Gatot mengatakan, pendirian gedung BPKB tersebut bertujuan untuk memberikan pelayanan kepada masyarakat di Sumatra Barat.
"Masyarakat bisa melakukan pengurusan PPN satu, PPN dua dan juga melakukan mutasi kendaraan yang dibeli bekas," katanya.
Menurutnya, dengan adanya Gedung BPKB tersebut akan semakin memudahkan masyarakat dalam pengurusan surat-surat kendaraan bermotornya.
"Kami harapkan ini bisa memberikan pelayanan yang prima kepada masyarakat nantinya," katanya.
2. Bisa lakukan duplikat BPKB

Gatot mengungkapkan, selain pelayanan tersebut, masyarakat juga bisa melakukan duplikat BPKB bagi yang kehilangan surat kendaraannya.
"Seperti masyarakat yang terdampak bencana kemarin itu bisa melakukan duplikat surat kendaraan di sini juga nantinya," katanya.
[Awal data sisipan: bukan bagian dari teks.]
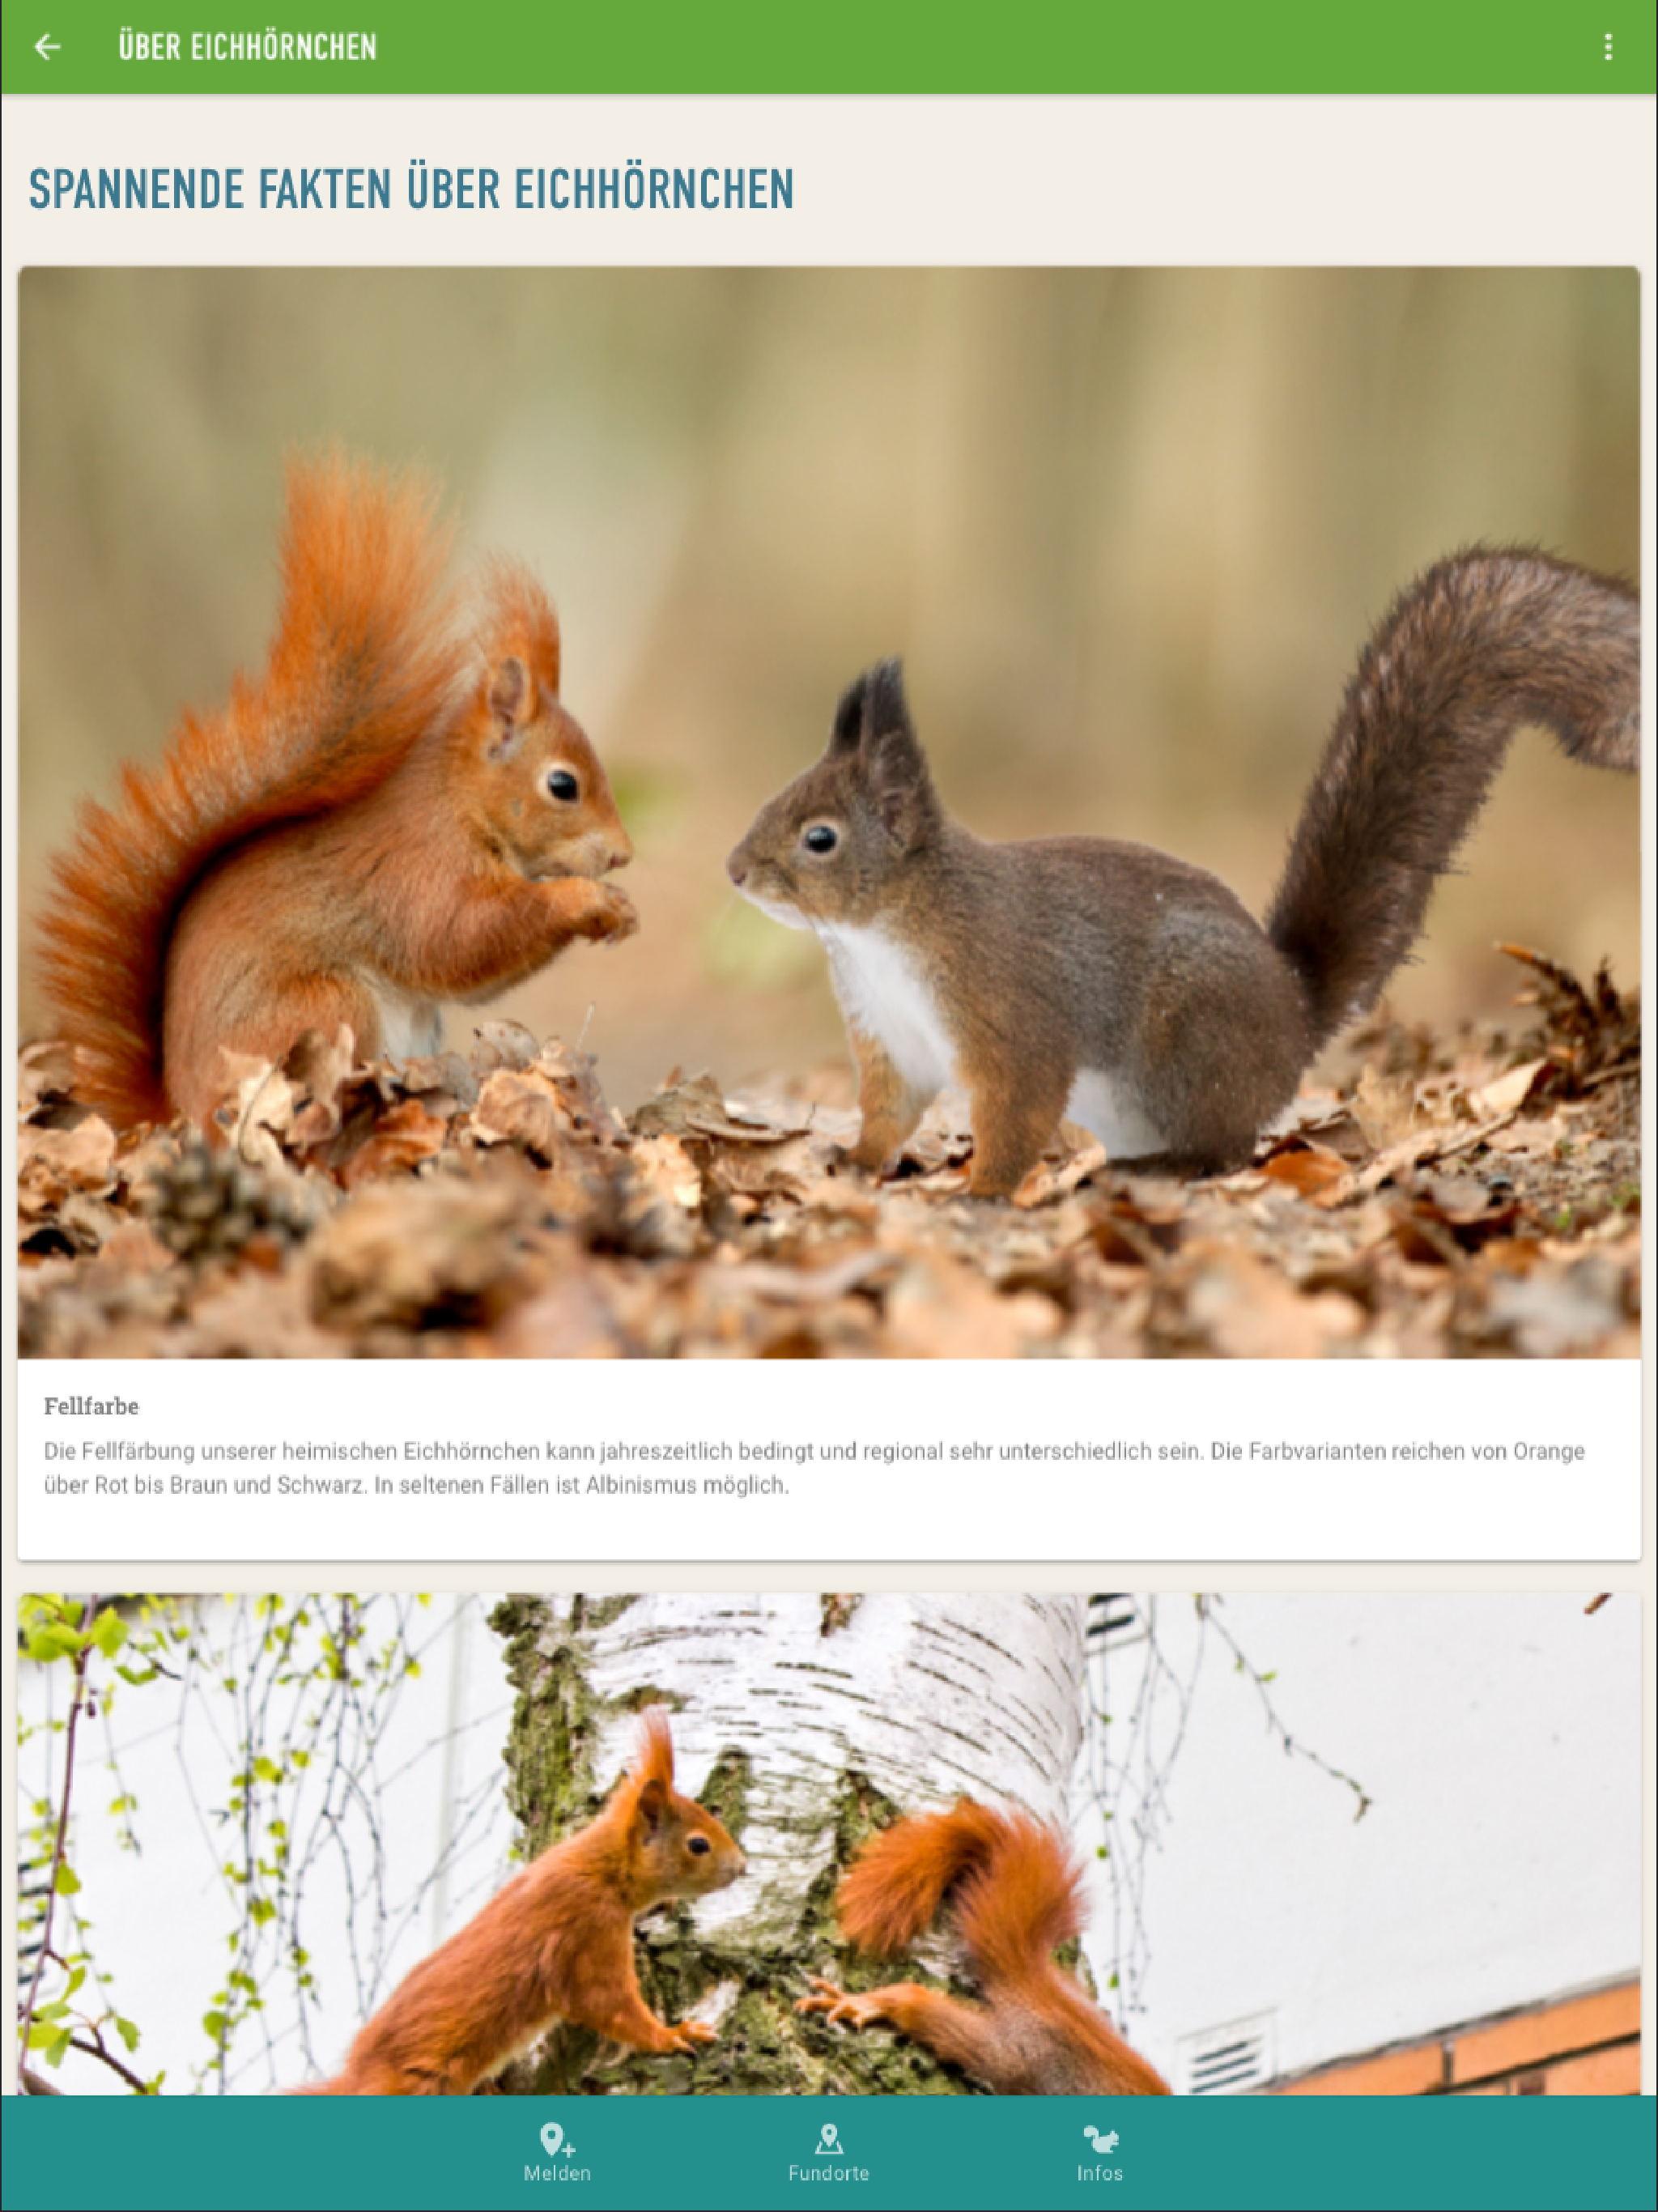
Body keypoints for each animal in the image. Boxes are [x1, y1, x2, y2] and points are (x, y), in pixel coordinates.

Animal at [36, 450, 638, 1130]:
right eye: (562, 785)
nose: (623, 855)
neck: (459, 804)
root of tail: (177, 1110)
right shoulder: (419, 869)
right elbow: (462, 937)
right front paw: (588, 901)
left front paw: (619, 906)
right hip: (325, 1008)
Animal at [299, 1707, 745, 2095]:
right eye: (698, 1844)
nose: (742, 1866)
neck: (602, 1869)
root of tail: (358, 2078)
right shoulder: (587, 1930)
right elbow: (607, 2004)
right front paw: (674, 2034)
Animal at [727, 550, 1640, 1196]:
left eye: (819, 837)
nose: (734, 872)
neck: (885, 931)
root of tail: (1291, 1019)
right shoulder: (892, 1040)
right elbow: (889, 1115)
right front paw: (853, 1162)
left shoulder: (1010, 1014)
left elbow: (1018, 1106)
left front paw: (979, 1190)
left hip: (1190, 1040)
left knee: (1229, 1147)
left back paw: (1161, 1168)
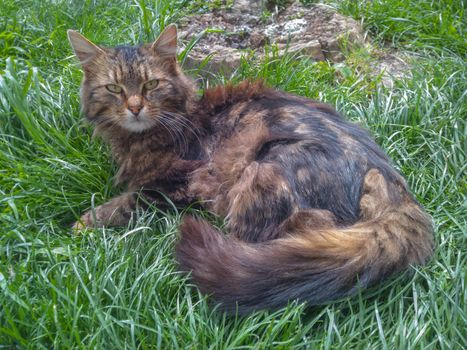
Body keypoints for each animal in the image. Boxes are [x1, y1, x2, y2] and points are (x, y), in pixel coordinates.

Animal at [66, 25, 436, 314]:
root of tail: (389, 179)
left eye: (151, 85)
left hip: (263, 170)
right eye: (114, 88)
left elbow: (125, 202)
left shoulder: (175, 185)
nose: (134, 107)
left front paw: (81, 224)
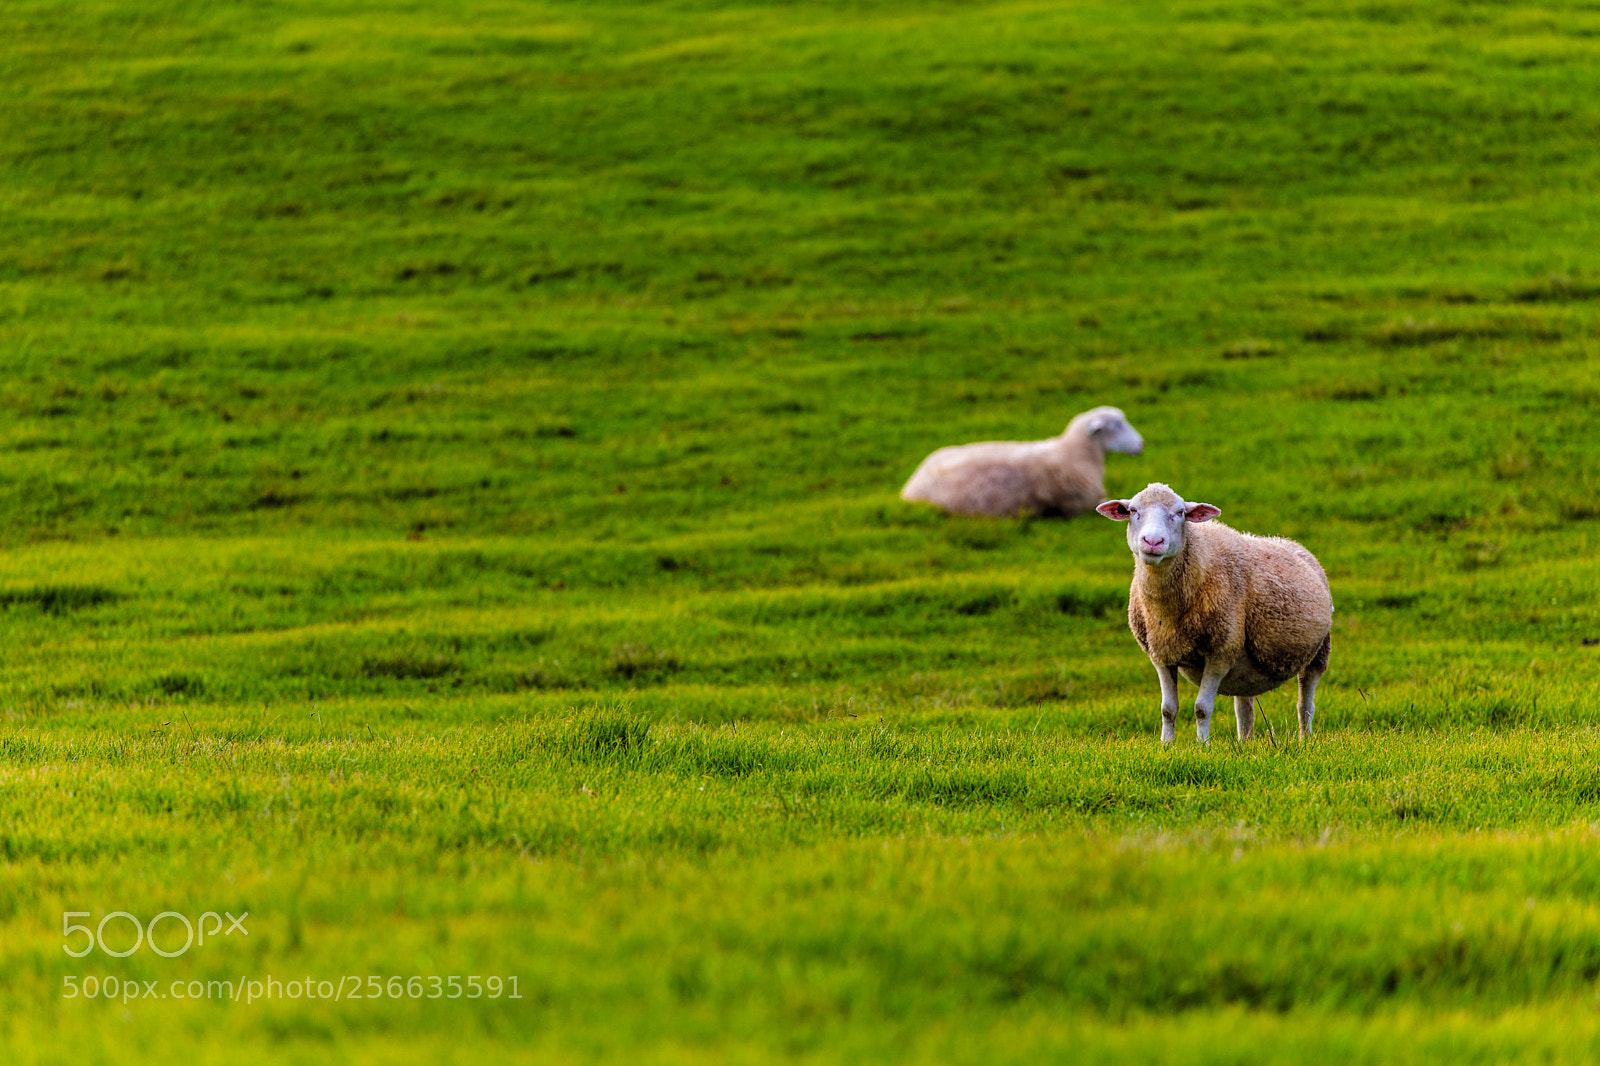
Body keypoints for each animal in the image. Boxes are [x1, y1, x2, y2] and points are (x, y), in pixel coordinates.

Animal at [1096, 483, 1332, 743]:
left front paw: (1202, 746)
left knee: (1305, 704)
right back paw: (1245, 744)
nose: (1153, 541)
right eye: (1132, 511)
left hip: (1319, 651)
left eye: (1180, 512)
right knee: (1244, 709)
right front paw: (1166, 745)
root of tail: (1290, 543)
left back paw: (1304, 741)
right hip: (1245, 667)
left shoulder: (1220, 651)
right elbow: (1168, 709)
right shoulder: (1160, 653)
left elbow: (1202, 708)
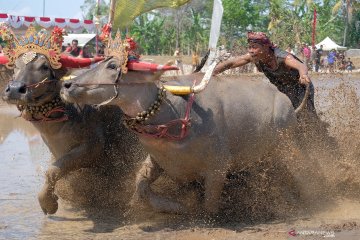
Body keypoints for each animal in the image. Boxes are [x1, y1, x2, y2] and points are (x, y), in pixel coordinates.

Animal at [1, 54, 145, 216]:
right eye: (15, 66)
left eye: (45, 66)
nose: (14, 89)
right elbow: (57, 169)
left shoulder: (93, 147)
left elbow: (53, 171)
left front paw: (48, 203)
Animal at [60, 53, 324, 215]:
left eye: (113, 66)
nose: (67, 85)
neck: (170, 113)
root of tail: (288, 105)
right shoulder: (157, 159)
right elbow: (141, 186)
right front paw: (171, 206)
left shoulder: (217, 167)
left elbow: (209, 206)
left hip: (289, 144)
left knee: (304, 170)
Ia mengingatkan seluruh personelnya agar memberikan pelayanan yang prima kepada masyarakat yang membutuhkan bantuan Polri dalam pengurusan surat kendaraan di Gedung BPKB tersebut.
3. Pelayanan online

Gatot mengatakan, untuk pelayanan yang diberikan di Gedung BPKB tersebut keseluruhan dilakukan secara online hingga ke Korlantas Polri.
"Untuk pengurusan duplikat ini bisa sekitar 15 menit. Kalau untuk pengurusan mutasi selama 3 hari dan nanti kalau bisa dipercepat lagi," katanya.
Hal tersebut dimaksudkan untuk memberikan pelayanan prima kepada masyarakat yang memerlukan pengurusan surat kendaraan berupa BPKB.